In the late '70s and very early 80s it was not unusual to make BIOS source code available. Apple did indeed do so; the full source listing starts at page 76 of the Apple II Reference Manual. Atari did the same in their Operating System Source Listing section of their Atari 400/800 Technical Reference Notes.¹ For CP/M machines, having the BIOS source was near essential if you wanted to add new hardware to the system that could be used by CP/M. So IBM's publication of their BIOS source code in Appendix A of the Technical Reference Manual was not unusual.
Nor does having BIOS source available simplify making a clone; in fact it may make it more complex. To avoid copyright issues, your clone's BIOS must not copy anything from the published source. This means that even if you independently come up with a similar solution for similar reasons, you may have to rewrite your solution not to be so similar to what the published source does because you could be accused of copying it from the original source. Having source code with comments increases the scope of work that can't be copied, as compared to just object code.
Nor was it incompetent not to foresee, before the release of the first IBM PC, that clones would eat IBM's lunch. Nobody at that point even could be sure that a single standard system for microcomputers would ever become a thing; it certainly hadn't happened up to that point.

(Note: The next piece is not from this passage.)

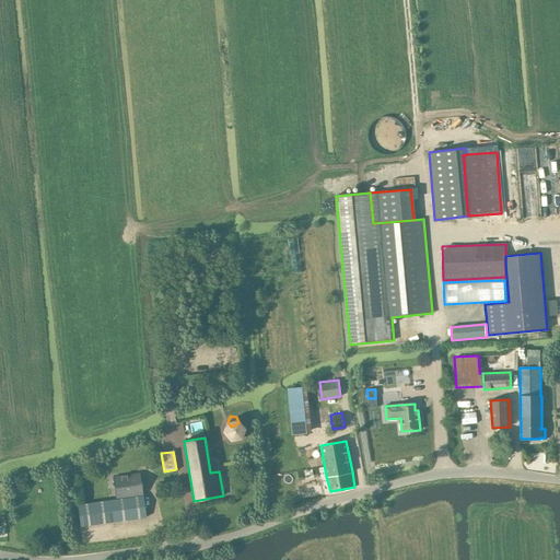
[(116,499),(142,496),(139,474),(113,477),(116,499)]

Even if someone had had such amazing precognitive abilities that they could have seen this, I'm not sure that IBM ended up making less from their fraction of a huge PC market than they would have made from the totality of a much smaller IBM PC market that they owned exclusively. The whole point of clones was that they were significantly cheaper, and if the market couldn't move to cheaper by cloning PCs, it would have moved to cheaper by using less-compatible hardware and moving the compatibility burden to software developers.
¹Of the early PC manufacturers, Commodore appears to be one of the very few that did not distribute their BIOS (which they called "KERNAL") source, though it later leaked out. Perhaps this was because it was somewhat more substantial than other early BIOS code, being a bit closer to an actual operating system.